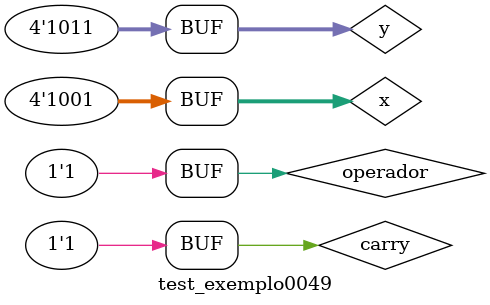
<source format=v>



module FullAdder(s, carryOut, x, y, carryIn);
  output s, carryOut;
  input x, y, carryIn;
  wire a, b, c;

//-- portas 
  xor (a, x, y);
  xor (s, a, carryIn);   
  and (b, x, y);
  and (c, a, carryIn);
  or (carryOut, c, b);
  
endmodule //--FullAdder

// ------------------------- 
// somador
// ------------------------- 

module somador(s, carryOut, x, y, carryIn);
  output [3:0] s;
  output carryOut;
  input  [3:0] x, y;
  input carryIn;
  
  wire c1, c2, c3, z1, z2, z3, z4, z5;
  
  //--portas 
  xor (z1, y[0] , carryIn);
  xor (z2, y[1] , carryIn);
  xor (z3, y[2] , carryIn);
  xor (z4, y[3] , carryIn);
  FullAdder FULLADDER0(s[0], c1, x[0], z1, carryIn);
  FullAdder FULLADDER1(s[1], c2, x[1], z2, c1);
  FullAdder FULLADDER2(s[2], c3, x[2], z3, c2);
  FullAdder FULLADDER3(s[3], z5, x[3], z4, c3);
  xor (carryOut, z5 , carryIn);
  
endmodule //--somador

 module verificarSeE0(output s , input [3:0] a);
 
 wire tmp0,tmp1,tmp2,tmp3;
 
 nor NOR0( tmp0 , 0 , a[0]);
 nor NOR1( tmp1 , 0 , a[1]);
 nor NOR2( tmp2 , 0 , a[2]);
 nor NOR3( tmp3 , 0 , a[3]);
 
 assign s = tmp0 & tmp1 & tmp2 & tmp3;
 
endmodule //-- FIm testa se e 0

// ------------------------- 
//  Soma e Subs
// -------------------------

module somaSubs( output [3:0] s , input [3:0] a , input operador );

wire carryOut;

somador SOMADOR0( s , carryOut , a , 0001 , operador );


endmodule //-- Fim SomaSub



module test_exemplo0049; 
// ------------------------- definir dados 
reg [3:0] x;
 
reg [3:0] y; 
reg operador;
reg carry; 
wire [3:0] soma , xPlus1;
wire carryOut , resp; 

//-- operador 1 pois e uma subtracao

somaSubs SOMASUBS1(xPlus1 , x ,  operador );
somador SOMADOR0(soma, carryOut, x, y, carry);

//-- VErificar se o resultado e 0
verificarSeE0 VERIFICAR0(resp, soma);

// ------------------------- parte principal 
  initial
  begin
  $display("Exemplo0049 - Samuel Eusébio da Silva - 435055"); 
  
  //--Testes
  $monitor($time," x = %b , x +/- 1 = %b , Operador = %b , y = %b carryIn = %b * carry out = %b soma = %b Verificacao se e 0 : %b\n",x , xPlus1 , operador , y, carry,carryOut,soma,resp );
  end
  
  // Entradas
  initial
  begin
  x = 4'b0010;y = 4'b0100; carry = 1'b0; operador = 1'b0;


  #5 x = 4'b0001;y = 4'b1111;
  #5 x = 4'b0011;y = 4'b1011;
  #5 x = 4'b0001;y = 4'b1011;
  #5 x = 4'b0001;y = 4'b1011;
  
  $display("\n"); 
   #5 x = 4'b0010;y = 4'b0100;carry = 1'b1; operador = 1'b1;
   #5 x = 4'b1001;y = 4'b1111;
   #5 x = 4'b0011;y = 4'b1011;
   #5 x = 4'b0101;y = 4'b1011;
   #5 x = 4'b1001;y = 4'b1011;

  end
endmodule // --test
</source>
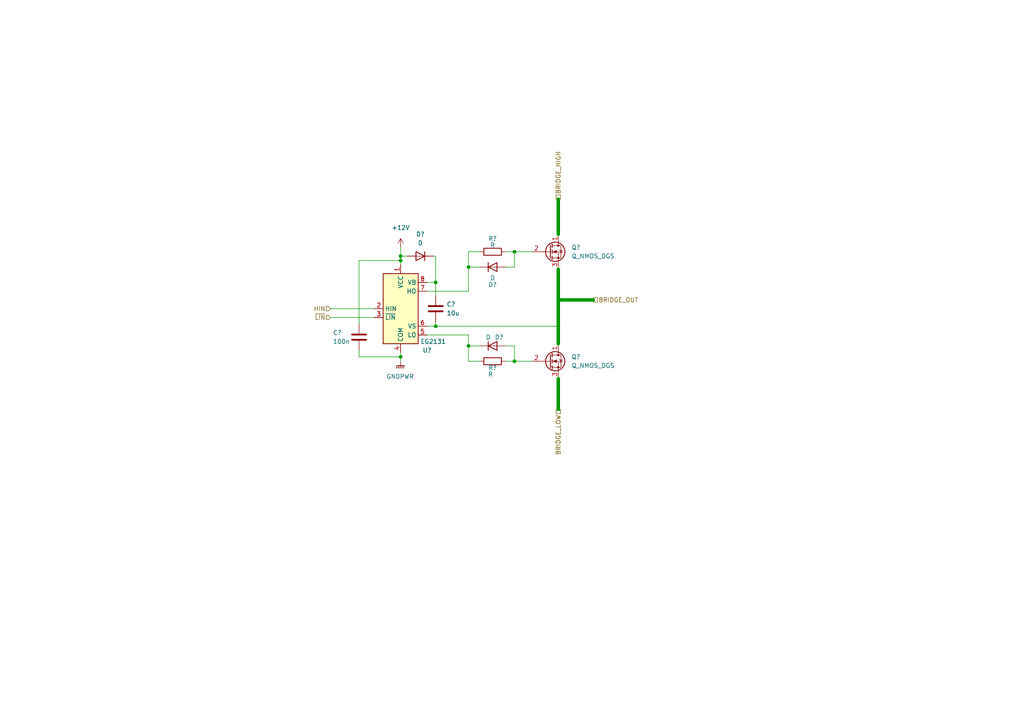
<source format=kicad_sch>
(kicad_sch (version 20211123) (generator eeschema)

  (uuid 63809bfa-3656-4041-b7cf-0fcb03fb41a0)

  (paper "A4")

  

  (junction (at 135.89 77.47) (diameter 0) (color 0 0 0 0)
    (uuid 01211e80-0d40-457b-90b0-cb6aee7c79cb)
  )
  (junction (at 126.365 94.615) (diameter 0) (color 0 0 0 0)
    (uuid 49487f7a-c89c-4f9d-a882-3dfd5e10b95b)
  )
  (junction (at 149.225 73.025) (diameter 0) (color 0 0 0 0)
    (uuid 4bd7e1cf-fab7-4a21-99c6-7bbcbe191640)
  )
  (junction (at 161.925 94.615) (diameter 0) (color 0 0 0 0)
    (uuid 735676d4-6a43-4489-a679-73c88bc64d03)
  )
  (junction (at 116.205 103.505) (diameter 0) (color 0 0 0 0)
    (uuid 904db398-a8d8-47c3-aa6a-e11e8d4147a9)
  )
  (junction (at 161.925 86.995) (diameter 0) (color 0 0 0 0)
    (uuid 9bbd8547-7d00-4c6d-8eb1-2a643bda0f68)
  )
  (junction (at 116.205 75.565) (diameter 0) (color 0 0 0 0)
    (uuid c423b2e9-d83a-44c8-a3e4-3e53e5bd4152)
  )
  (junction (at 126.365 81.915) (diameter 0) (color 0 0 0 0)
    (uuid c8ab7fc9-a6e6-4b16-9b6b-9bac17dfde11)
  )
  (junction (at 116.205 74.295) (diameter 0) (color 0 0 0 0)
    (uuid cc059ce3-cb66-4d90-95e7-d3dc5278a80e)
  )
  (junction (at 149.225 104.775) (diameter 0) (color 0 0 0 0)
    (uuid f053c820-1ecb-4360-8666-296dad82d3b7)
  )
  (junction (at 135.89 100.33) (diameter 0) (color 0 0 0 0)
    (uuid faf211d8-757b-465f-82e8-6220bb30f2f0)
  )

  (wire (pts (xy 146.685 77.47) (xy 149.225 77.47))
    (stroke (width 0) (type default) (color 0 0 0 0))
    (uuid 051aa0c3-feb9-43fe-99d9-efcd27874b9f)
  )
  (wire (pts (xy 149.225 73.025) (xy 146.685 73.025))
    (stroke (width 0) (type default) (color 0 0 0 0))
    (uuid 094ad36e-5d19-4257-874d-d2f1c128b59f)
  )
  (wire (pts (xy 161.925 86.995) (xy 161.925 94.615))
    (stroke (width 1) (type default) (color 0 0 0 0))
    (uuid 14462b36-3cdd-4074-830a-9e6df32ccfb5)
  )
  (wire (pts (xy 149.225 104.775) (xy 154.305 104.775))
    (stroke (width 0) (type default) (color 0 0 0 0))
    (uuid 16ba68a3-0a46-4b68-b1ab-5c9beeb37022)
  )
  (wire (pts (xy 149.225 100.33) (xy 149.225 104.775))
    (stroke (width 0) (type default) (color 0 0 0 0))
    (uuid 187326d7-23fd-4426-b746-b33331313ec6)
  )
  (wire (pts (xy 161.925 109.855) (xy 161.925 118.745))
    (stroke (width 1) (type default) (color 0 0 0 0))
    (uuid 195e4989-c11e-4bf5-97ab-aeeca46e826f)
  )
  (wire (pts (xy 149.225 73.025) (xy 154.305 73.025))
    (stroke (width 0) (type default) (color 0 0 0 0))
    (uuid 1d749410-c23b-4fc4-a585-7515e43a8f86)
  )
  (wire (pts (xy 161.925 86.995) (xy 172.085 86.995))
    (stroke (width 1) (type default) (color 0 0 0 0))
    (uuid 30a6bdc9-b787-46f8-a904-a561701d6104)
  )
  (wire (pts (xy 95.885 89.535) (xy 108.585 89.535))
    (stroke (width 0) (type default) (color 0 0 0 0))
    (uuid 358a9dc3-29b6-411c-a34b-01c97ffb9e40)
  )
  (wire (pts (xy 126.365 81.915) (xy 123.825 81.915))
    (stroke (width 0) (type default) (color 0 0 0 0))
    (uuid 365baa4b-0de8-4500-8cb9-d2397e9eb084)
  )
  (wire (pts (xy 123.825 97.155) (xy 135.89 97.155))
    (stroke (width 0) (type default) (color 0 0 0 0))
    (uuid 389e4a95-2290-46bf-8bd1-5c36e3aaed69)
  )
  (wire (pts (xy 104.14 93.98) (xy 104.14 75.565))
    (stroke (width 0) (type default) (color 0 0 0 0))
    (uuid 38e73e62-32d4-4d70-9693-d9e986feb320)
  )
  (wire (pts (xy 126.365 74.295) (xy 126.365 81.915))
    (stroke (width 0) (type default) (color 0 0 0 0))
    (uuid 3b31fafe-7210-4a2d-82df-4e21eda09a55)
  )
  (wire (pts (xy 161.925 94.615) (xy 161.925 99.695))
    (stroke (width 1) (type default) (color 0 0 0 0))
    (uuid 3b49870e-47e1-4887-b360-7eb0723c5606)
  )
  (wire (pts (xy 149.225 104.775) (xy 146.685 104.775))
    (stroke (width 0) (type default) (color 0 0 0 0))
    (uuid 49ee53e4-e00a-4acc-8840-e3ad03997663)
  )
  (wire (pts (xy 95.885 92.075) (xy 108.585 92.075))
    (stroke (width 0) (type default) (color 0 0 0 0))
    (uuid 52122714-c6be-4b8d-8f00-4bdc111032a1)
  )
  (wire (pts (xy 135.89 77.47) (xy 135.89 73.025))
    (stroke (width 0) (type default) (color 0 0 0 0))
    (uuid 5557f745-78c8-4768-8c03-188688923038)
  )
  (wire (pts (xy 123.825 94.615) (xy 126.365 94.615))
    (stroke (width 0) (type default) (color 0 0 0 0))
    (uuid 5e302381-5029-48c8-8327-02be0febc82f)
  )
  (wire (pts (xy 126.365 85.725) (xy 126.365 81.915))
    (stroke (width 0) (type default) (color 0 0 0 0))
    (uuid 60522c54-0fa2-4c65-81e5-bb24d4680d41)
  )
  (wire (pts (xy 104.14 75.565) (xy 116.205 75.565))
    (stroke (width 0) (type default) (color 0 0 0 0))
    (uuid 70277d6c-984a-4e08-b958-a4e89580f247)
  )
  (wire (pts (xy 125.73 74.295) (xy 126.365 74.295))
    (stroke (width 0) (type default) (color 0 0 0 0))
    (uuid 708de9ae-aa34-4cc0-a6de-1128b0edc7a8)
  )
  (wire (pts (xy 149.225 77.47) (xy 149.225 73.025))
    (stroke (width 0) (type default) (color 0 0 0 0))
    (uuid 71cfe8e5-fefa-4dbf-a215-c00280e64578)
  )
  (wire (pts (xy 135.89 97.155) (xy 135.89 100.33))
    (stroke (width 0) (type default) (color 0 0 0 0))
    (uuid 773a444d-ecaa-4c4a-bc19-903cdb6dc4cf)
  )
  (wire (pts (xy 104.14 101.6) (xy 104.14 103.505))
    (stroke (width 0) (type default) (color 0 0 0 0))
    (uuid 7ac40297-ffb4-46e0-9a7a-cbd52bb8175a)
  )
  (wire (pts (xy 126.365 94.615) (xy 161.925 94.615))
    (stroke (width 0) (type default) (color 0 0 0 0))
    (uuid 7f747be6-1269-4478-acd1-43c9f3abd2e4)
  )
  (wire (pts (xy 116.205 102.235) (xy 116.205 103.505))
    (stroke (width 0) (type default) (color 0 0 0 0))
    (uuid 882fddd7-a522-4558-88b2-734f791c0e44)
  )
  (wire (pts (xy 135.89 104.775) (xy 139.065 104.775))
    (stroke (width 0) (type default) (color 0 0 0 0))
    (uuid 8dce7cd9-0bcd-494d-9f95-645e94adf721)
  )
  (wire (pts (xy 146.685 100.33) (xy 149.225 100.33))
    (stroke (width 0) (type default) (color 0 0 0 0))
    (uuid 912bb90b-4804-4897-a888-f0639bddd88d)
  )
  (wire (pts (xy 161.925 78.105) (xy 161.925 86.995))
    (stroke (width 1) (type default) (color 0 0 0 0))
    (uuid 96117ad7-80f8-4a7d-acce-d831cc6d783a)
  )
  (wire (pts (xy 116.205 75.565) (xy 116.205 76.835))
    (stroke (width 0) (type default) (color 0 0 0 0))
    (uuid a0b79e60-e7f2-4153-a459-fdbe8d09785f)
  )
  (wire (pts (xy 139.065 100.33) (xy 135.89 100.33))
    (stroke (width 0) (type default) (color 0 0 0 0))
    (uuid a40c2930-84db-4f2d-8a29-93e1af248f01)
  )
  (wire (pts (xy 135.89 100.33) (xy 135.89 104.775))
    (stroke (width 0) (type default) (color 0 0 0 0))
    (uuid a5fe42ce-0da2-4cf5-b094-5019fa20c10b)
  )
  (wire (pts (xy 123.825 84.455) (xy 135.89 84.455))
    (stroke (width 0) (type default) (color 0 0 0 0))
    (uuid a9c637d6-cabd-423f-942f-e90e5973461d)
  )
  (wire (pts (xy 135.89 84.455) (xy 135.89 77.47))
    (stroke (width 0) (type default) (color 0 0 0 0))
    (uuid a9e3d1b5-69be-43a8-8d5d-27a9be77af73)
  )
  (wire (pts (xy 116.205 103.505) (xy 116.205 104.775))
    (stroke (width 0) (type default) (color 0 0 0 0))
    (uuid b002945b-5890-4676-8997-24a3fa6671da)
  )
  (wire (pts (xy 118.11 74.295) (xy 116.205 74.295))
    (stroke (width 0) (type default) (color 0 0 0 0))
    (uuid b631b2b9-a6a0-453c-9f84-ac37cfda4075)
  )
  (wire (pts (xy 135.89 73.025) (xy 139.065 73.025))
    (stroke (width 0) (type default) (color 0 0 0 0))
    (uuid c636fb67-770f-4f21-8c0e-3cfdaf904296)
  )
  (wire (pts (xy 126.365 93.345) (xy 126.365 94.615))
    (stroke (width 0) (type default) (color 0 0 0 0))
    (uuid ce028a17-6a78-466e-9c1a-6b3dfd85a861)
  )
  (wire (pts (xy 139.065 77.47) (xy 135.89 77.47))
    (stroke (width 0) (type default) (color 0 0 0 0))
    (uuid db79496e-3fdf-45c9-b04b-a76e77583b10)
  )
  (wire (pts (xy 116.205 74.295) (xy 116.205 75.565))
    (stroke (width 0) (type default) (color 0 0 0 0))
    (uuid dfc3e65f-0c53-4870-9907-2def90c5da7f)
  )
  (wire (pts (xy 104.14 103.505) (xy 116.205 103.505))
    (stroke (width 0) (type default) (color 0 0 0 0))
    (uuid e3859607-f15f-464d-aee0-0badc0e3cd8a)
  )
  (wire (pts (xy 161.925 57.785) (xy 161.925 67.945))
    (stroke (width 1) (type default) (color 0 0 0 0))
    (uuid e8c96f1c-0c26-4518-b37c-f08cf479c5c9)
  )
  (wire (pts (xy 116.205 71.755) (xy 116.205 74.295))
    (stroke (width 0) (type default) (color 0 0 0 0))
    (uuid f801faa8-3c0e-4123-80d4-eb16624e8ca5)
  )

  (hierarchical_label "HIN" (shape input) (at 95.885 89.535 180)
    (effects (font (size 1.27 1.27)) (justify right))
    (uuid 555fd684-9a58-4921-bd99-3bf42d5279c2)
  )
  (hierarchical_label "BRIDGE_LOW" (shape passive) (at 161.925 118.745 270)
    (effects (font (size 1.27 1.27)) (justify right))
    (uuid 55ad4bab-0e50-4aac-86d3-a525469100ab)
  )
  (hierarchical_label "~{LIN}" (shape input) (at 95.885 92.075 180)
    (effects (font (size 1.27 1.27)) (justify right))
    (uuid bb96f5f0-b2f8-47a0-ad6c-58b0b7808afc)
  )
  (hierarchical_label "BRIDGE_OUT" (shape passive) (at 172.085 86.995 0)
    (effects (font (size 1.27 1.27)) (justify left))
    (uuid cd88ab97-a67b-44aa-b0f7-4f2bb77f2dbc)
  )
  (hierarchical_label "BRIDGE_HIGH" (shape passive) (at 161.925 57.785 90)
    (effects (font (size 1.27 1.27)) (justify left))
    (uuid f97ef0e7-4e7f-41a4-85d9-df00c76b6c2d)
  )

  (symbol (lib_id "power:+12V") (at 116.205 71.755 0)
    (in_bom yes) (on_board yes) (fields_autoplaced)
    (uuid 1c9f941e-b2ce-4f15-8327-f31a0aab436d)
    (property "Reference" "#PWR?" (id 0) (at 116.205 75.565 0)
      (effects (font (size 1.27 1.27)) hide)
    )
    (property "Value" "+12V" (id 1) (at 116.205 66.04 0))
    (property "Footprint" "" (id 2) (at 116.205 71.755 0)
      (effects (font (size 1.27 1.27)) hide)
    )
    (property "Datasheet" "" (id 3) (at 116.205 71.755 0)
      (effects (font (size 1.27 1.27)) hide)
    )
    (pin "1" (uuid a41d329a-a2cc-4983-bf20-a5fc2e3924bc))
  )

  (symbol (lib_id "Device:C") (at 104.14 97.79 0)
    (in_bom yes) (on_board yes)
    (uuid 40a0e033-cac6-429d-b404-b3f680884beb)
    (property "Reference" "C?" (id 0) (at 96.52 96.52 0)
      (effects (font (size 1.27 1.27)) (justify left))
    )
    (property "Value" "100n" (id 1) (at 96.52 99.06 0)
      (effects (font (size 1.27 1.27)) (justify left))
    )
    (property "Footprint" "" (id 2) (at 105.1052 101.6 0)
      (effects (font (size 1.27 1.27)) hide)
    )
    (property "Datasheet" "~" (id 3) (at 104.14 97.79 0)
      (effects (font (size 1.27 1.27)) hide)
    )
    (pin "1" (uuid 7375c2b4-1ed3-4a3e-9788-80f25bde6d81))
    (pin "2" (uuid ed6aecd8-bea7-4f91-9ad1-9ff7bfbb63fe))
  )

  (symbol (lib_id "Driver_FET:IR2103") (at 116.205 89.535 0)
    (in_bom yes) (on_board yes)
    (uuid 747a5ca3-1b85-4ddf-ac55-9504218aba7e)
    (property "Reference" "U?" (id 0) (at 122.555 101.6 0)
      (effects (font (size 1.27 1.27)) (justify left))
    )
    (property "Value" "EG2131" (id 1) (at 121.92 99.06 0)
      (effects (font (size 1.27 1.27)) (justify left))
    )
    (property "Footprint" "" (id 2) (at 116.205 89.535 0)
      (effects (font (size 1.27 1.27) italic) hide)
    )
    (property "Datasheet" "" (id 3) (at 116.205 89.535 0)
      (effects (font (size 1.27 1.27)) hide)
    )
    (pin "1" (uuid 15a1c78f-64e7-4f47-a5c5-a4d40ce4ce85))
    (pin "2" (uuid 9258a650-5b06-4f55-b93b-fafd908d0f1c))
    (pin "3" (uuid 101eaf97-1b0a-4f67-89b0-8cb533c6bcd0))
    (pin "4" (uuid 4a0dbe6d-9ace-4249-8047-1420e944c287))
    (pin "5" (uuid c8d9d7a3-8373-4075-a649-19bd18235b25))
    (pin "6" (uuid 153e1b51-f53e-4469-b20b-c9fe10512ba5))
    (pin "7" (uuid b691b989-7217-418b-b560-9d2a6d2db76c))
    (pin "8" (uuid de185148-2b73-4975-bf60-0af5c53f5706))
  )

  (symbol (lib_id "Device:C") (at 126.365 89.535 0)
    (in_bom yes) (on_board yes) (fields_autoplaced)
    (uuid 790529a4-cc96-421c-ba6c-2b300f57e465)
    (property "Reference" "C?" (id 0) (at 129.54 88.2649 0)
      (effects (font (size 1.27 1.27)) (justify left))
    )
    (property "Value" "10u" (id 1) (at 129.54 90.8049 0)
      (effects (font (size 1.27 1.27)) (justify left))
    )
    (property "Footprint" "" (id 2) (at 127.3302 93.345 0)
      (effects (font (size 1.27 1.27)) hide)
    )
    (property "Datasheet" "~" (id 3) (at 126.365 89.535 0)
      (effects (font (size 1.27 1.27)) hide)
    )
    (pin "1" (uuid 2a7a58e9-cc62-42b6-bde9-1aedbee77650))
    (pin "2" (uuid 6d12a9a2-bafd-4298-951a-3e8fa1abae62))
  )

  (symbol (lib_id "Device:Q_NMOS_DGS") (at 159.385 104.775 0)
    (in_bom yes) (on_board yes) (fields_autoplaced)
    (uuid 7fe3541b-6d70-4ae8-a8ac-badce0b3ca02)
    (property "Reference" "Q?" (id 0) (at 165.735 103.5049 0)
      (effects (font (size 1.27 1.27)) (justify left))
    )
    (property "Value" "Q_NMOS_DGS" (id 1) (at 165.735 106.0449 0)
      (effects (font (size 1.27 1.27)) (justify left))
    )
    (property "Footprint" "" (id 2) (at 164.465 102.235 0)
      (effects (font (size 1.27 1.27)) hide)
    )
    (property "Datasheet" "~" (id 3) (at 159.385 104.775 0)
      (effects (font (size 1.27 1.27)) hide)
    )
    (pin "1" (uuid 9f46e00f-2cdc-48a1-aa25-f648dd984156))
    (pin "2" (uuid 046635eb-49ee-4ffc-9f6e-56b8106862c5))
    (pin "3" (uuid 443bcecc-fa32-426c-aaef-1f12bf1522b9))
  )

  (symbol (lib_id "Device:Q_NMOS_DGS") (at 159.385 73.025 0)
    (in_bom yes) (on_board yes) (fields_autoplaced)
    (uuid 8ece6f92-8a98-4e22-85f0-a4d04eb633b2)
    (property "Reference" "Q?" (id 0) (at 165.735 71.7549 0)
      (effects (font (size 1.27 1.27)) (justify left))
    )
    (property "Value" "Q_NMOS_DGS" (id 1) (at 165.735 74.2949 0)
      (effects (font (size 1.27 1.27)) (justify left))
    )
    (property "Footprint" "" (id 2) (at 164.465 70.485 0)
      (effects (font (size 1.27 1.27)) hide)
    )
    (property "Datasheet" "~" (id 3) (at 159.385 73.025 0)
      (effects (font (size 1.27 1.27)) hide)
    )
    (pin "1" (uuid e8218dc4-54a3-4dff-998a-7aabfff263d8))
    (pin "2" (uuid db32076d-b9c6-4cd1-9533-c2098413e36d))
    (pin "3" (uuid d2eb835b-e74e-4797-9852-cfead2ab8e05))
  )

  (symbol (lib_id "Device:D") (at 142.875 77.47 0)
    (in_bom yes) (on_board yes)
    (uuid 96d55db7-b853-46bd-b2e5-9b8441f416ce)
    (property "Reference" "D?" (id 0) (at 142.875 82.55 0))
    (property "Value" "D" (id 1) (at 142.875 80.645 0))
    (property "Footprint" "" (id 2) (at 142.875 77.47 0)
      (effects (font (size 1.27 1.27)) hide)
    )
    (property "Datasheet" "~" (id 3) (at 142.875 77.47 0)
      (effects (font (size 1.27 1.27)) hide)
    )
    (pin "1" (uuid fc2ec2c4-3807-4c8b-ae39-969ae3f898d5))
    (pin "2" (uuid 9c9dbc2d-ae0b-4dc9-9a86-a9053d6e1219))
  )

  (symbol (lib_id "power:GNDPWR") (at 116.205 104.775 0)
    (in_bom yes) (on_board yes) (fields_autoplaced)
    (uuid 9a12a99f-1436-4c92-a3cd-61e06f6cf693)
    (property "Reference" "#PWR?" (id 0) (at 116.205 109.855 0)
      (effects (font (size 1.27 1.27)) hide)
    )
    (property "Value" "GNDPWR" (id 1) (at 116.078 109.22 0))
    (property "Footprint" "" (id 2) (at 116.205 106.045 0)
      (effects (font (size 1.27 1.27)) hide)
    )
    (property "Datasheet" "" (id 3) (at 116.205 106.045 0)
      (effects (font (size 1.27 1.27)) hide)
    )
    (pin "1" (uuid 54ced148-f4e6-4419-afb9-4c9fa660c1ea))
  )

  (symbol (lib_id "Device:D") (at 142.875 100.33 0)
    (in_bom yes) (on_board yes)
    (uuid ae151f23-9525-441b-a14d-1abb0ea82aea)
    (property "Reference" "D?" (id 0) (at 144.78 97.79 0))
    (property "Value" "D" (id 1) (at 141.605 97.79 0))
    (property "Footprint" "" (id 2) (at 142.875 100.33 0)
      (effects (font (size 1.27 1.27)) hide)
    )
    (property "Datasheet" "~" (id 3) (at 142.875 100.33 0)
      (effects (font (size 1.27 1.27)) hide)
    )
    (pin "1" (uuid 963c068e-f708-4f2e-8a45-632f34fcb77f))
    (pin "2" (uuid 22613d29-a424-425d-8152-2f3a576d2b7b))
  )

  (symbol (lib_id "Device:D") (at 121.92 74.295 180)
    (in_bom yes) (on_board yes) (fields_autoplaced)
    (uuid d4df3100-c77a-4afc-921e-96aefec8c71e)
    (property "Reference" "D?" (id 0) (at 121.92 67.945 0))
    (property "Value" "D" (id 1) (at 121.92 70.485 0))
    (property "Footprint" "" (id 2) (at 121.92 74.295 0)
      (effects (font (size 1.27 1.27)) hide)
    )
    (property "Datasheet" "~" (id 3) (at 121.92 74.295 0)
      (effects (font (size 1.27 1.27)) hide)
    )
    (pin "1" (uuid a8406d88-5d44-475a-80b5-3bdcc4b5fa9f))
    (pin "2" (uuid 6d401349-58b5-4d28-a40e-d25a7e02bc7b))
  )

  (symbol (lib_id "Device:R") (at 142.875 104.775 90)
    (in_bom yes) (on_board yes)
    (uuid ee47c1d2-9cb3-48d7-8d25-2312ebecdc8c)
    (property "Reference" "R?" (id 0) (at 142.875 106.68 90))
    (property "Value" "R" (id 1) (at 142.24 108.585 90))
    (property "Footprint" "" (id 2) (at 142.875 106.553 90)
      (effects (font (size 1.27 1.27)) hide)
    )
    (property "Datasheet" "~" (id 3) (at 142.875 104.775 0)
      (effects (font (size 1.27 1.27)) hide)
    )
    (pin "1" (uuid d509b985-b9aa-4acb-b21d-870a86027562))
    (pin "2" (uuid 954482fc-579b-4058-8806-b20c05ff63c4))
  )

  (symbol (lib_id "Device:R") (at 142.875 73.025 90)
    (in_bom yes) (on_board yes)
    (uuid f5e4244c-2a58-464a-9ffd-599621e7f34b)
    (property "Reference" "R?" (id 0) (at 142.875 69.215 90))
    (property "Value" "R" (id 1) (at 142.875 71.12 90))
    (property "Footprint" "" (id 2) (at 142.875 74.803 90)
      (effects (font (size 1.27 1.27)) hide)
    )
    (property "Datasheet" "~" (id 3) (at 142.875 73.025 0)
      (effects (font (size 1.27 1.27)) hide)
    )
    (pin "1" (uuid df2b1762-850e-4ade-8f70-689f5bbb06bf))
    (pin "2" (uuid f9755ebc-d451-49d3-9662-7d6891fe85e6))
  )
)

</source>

§ Exercise brief
The expected output is the lines above from the one containing "e uma subtracao" to the one containing "(junction (at 149.225 73.025)", both ends included, reproduced exactly with every picture left out.

§ Solution below
//-- operador 1 pois e uma subtracao

somaSubs SOMASUBS1(xPlus1 , x ,  operador );
somador SOMADOR0(soma, carryOut, x, y, carry);

//-- VErificar se o resultado e 0
verificarSeE0 VERIFICAR0(resp, soma);

// ------------------------- parte principal 
  initial
  begin
  $display("Exemplo0049 - Samuel Eusébio da Silva - 435055"); 
  
  //--Testes
  $monitor($time," x = %b , x +/- 1 = %b , Operador = %b , y = %b carryIn = %b * carry out = %b soma = %b Verificacao se e 0 : %b\n",x , xPlus1 , operador , y, carry,carryOut,soma,resp );
  end
  
  // Entradas
  initial
  begin
  x = 4'b0010;y = 4'b0100; carry = 1'b0; operador = 1'b0;


  #5 x = 4'b0001;y = 4'b1111;
  #5 x = 4'b0011;y = 4'b1011;
  #5 x = 4'b0001;y = 4'b1011;
  #5 x = 4'b0001;y = 4'b1011;
  
  $display("\n"); 
   #5 x = 4'b0010;y = 4'b0100;carry = 1'b1; operador = 1'b1;
   #5 x = 4'b1001;y = 4'b1111;
   #5 x = 4'b0011;y = 4'b1011;
   #5 x = 4'b0101;y = 4'b1011;
   #5 x = 4'b1001;y = 4'b1011;

  end
endmodule // --test
</source>
<source format=kicad_sch>
(kicad_sch (version 20211123) (generator eeschema)

  (uuid 63809bfa-3656-4041-b7cf-0fcb03fb41a0)

  (paper "A4")

  

  (junction (at 135.89 77.47) (diameter 0) (color 0 0 0 0)
    (uuid 01211e80-0d40-457b-90b0-cb6aee7c79cb)
  )
  (junction (at 126.365 94.615) (diameter 0) (color 0 0 0 0)
    (uuid 49487f7a-c89c-4f9d-a882-3dfd5e10b95b)
  )
  (junction (at 149.225 73.025) (diameter 0) (color 0 0 0 0)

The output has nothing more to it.